Weight Training Wins.
As you increase your muscle mass you burn more fat. It is a simple concept, but one that many aerobics addicts seem to miss in their quest for leaner bodies.
For those that want to lose fat, aerobic activity isn’t enough. Yes you burn calories by doing cardiovascular activity, and yes it is an important part of a body fat reduction, but it is only half the story.
If you were to jump on a treadmill and hammer out a few miles, how many calories will you burn? Well, on average, between 600 to 800 calories. But considering you swallowed down just as many with your morning bagel, can you really expect to make progress? Granted, you still burn energy when you are off that treadmill, but if you really want to get serious about body fat reduction you need to start lifting weights.
Weights?! I must be crazy; weights make people bigger, not smaller… don’t they?
Resistance training, or weight training will increase your muscle mass, but if you stick at it, you can actually reduce your overall size. You have control over just how much muscle tissue you put on, and believe me, it takes incredible willpower and dedication to put on the type of muscle you may be worried about.
Resistance training for body fat reduction gently increases the bodies muscle mass, while sculpting a beautifully defined body. When people admire ‘toned’ bodies, they are admiring a body that has some muscle definition. Weight loss without muscle gain will result in a soft, spongy body, not the ‘toned’ look that so many people admire.
More importantly, for those who are aiming to lose body fat, weight training actually helps you do it faster. Muscle tissue utilizes more energy than fat.
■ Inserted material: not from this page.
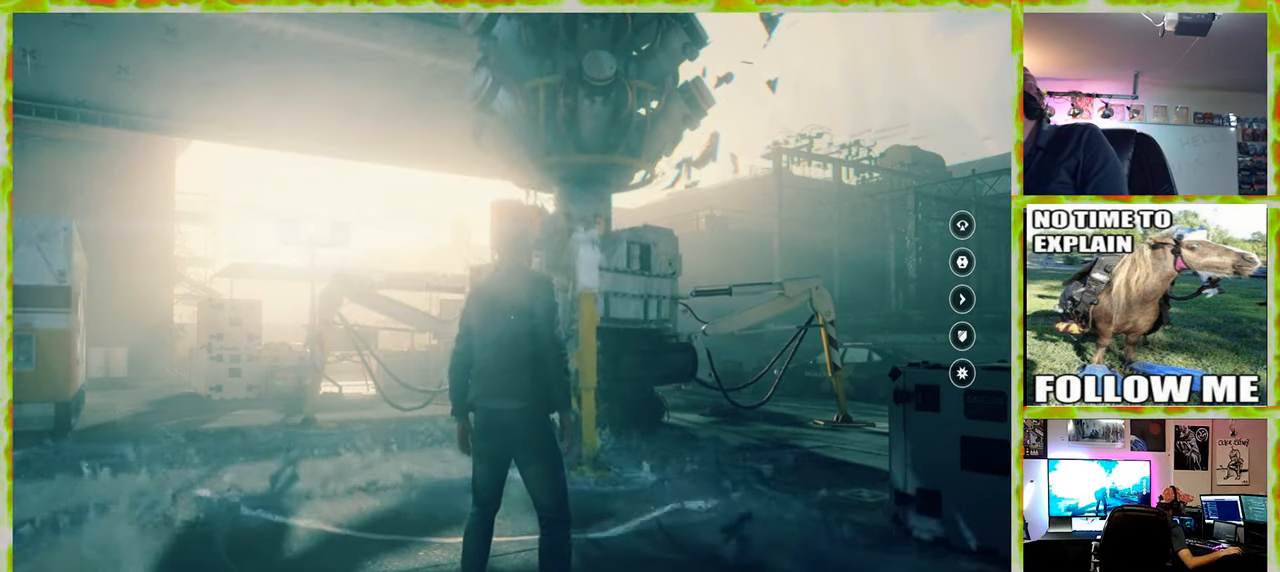
{"keys": [], "mouse": [], "events": []}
If you have more muscle fibers, you will burn more fat, both during and after your aerobic activity. Resistance training and cardio go happily hand-in-hand in a body fat reduction program. They complement one another. Anyone, who is serious about losing fat; needs to incorporate lifting weights. It may sound counter-productive, but believe it or not, this is how your body works.
So now that you have the training side under control, all you need to do is go on a diet, right? Wrong. Diets will not help. If you choose to drastically reduce the number of calories in your daily diet, your body will do what it does best: survive. It will quickly switch into survival mode. Realize that your cells don’t understand what you are doing to them when you take away their food source. They believe they are starving. And a starving body will conserve fat stores in order to survive. It will hold onto any source of fuel that it can, with a preference for fat, but it still needs to burn some energy to live. This means it will grab a tight hold of your fat stores and instead utilize the protein — your muscle – as food. So, indeed, a diet will help you lose weight, but it is the wrong type of weight. Not only is this not the original intention, it is dangerous.
Don’t shy away from training with weights. Women especially, turn away from the gym, in the false belief that they will get ‘big’. The problem for many is that they have actually tried weight training — once. They saw that initial muscle gain – didn’t continue long enough to see the fat loss – and only saw themselves getting bigger. They stopped training, too scared to continue, not realizing that just around the corner was the moment when their body composition tipped the balance in their favor and they started seeing a smaller, yet more defined body.
It does happen; you just need to have the courage to see it through. Resistance training is an incredibly important part of any training program; whether it is endurance, strength, sports, training, or body fat reduction program. Not only will it increase your metabolism and help you reach your goal more quickly, it will provide you with definition and shape once you have lost the pounds that plague you.